Winner of the What Van? Risk Management Award for 2022, SmartWitness offers the AP1 forward-facing camera which captures video and telematics data in a single unit, and combines all the data generated on a single server. One of its big plus-points is that it can be installed in as little as a quarter of an hour says SmartWitness, with a simple windscreen mount and a plug-in connection.
Van owners and drivers can adopt a number of commonsense measures to make vehicles less vulnerable to the criminally-inclined.
They include locking the van when it is unattended, not leaving the keys in the ignition – especially at service stations while the driver is paying for fuel - and not leaving valuable items such as smartphones and tablet computers on the passenger seat where they can easily be seen.
Light commercials often have a hidden compartment beneath the seat where valuables can be stowed away from prying eyes.
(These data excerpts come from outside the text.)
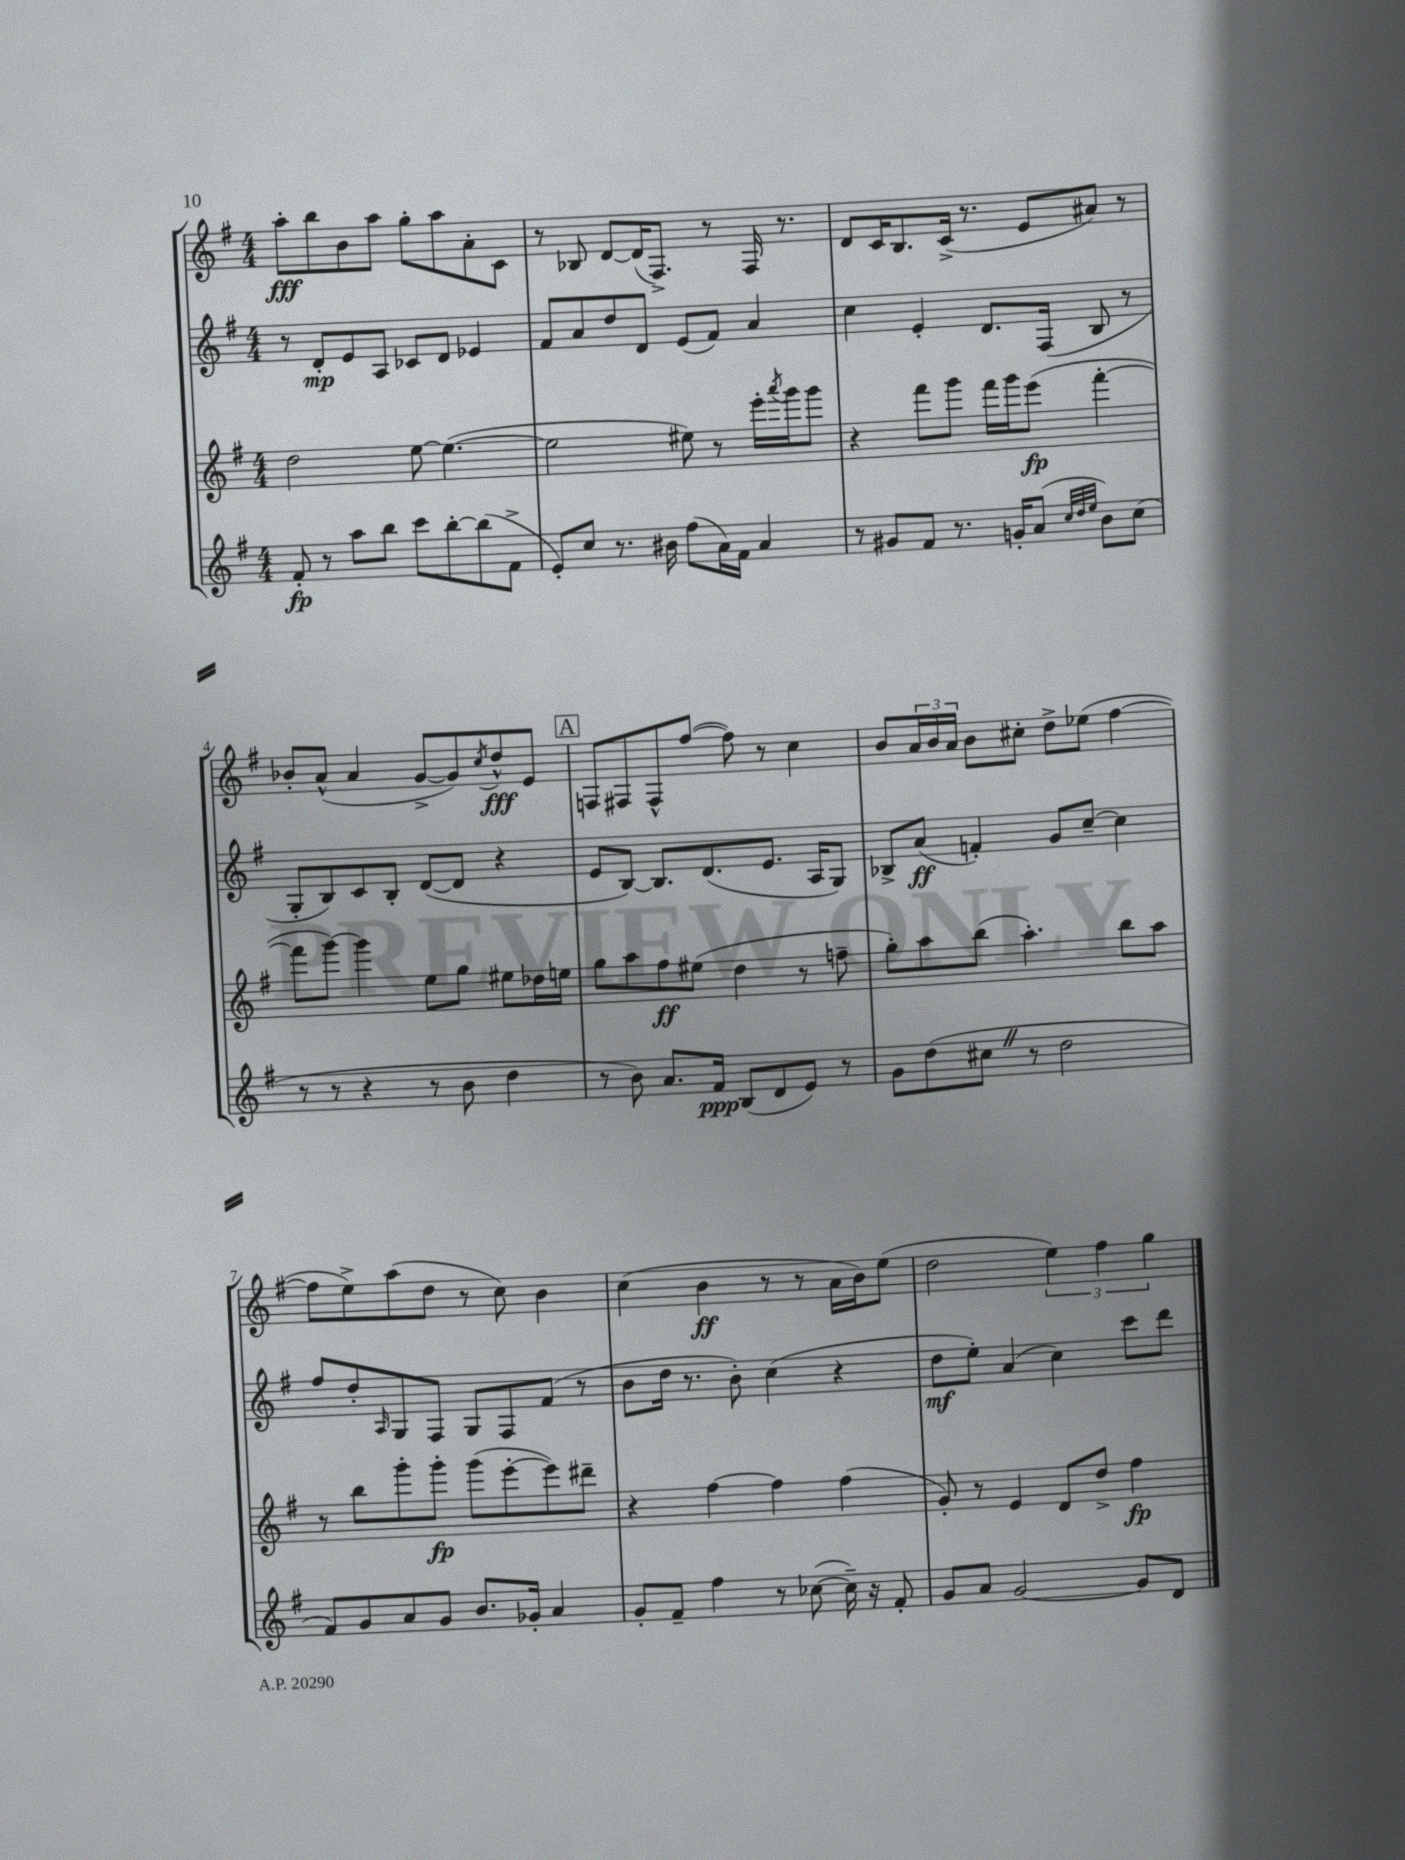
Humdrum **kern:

**kern	**kern	**kern	**kern
*staff4	*staff3	*staff2	*staff1
*clefG2	*clefG2	*clefG2	*clefG2
*k[f#]	*k[f#]	*k[f#]	*k[f#]
*M4/4	*M4/4	*M4/4	*M4/4
8f#'	2dd	8r	8aa'
8r	.	8d'	8bb
8aa	.	8e	8b
8bb	.	8A	8aa
8ccc	[8ee	8c-	8gg'
[8bb'	(4.ee_	8d	8aa
(8bb]	.	4e-	8a'
8f#^	.	.	8c
=	=	=	=
8e')	2ee]	8f#	8r
8cc	.	8a	8B-
8.r	.	8dd	[8d
.	.	8d	(16d]
16b#	.	.	8.F#^)
(8ff#	8ee#)	(8e	.
16a)	8r	8f#)	8r
16f#	.	.	.
4a	16eee'	4a	16F#
.	8qaaa	.	.
.	16ggg	.	8.r
.	8ggg	.	.
=	=	=	=
8r	4r	4cc	8d
8g#	.	.	16c
.	.	.	8.B
8f#	8fff#	4e'	.
8.r	8ggg	.	(16c^
.	.	.	8.r
.	16fff#	8.d	.
16g'	16ggg	.	.
(8a	(8eee	.	8e
.	.	(16F#	.
32qqcc	.	.	.
32qqdd	.	.	.
32qqee	.	.	.
8b)	[4fff#'	8B	8a#)
(8cc	.	8r	8r
=	=	=	=
8r	8fff#]	8G'	8b-'
8r	[8ggg)	8B)	(8a^^
4r	4ggg]	8c	4a
.	.	8B'	.
8r	8ee	([8d	[8g^
8b	8gg	8d]	8g])
.	.	.	8qcc
4dd	8ee#	4r	8dd^^
.	16dd-	.	8e
.	16ee	.	.
=	=	=	=
8r	8gg	8e	8F
8b)	8aa	[8B)	8F#
8.a	8ff#	8.B]	8F#^^
.	(8ee#	.	([8ff#
16f#	.	(8.d	.
(8B	4dd	.	8ff#])
8d	.	8.e	8r
8e)	8r	.	4cc
.	.	16A	.
8r	8ff~	8G)	.
=	=	=	=
8g	8gg')	8B-^	8b
(8dd	8aa	(8a	24a
.	.	.	24b
.	.	.	24a
8cc#	(8bb	4f')	8b
8r	4.aa')	.	8cc#'
2dd	.	8g	8dd^
.	.	[8cc~	(8ee-
.	8bb	4cc]	[4ff#
.	8aa	.	.
=	=	=	=
8f#)	8r	8ff#	8ff#]
8g	8bb	8dd'	8ee^)
.	.	16qqA	.
8a	8ggg'	8G	(8aa
8g	8ggg'	8F#	8dd
8.b	(8ggg	8G	8r
.	[8eee'	8F#	8cc)
16g-'	.	.	.
4a	8eee])	(8f#	4b
.	8ddd#~	8r	.
=	=	=	=
8g'	4r	8b	(4cc
8f#~	.	16dd	.
.	.	8.r	.
4ff#	[4ff#	.	4b
.	.	8b')	.
8r	4ff#]	(4cc	8r
([8cc-	.	.	8r
16cc-~])	(4ff#	4r	16a
16r	.	.	16b)
8f#'	.	.	(8ee
=	=	=	=
8g	8g')	8dd	2dd
8a	8r	8ee')	.
[2g	4e	(4a	.
.	8d	4cc)	6ee)
.	8dd^	.	.
.	.	.	6ff#
8g]	4ff#	8ccc	.
.	.	.	6gg
8d	.	8ddd	.
==	==	==	==
*-	*-	*-	*-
Make use of it.
If you have to leave your van somewhere at night, then try to make sure that it is in a lit area. Park it on your drive if you have one rather than in the street, and ideally lock it in a garage.
Off-the-shelf security devices such as bars that lock across the steering wheel might be worth considering. Professional criminals may be able to overcome them quickly, but they might just deter a casual sneak thief.
If you are thinking of employing a driver, then investigate their background carefully before you hire them. That odd gap in their CV could equate to the six months they spent in Wormwood Scrubs having been convicted on theft charges.
If your van is stolen despite all the precautions you have taken, then all might not be lost. It may be possible for it to be hunted down and retrieved, especially if you have had a concealed tracking device installed by Tracker.
Highlights of its use so far this year says Tracker include the recovery of a Mercedes-Benz Sprinter in Liverpool. It was reclaimed just 40 minutes after it was taken; a speedy outcome which can only be applauded.